Immerhin hat die „gute alte Tante des Kinderfernsehens“ in den USA bereits eine 33-jährige und in Deutschland eine 29-jährige Geschichte hinter sich gebracht, in der sie zur medialen Speerspitze sehr unterschiedlicher pädagogischer Konzepte gemacht wurde. In der deutschen Version ging es dabei bereits sehr früh nicht nur um kognitive Förderung, sondern auch um soziales Lernen , während in anderen Ländern die dortigen aktuellen Probleme aufgegriffen werden (z.B. in der ägyptischen Variante die Notwendigkeit, Mädchen Bildung zu ermöglichen, oder in Israel und den palästinensischen Gebieten der gegenseitige Respekt zwischen den Bevölkerungsgruppen ).

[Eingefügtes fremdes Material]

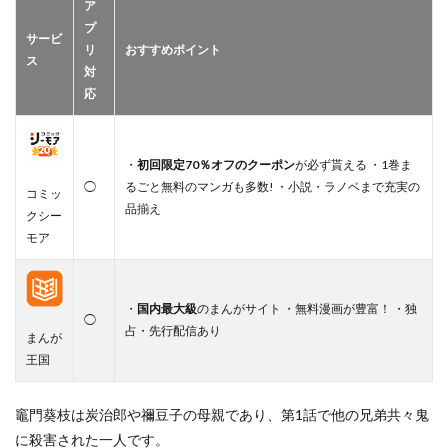
ア
プ
サービ
リ
おすすめポイント
ス
対
応
・
初回限定70％オフのクーポン
が必ず貰える ・1巻ま
◯
るごと無料のマンガも多数! ・小説・ラノベまで充実の
コミッ
品揃え
クシー
モア
・
国内最大級
のまんがサイト ・無料漫画が豊富！ ・独
◯
占・先行配信あり
まんが
王国
竈門葵枝は炭治郎や禰豆子の母親であり、第1話で他の兄弟共々鬼
に殺害された一人です。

Über die Jahre erhielt die Sendung viel Lob, geriet aber auch immer wieder in die Kritik, ob wegen fehlender oder falscher Identifikationsangebote, der Divergenz zwischen amerikanischen und eigenproduzierten Bestandteilen, oder wegen der zunehmenden Unterhaltungsorientierung. Vor Jahren wurde ihr sogar bescheinigt, „in der pädagogischen Substanz überholt und als mediales Ereignis betulich geworden“ zu sein, so dass sich eine Auseinandersetzung mit ihr kaum lohne . Nach einigen vielversprechenden Änderungen in den letzten Jahren könnte nun auch die südafrikanische Figur für frischen Wind sorgen und die „Sesamstraße“ wieder zum mutigen Spitzenreiter und internationalen Trendsetter im Kinderfernsehen machen. Je reaktionsfreudiger und wandlungsfähiger sie sich dabei zeigt, ohne dabei auf ihre bewährten Traditionen und den eigenen Anspruch zu verzichten, desto weniger verzichtbar wird sie sein – aus Sicht der Erwachsenen, und bei ihren kleinen Zuschauern sowieso.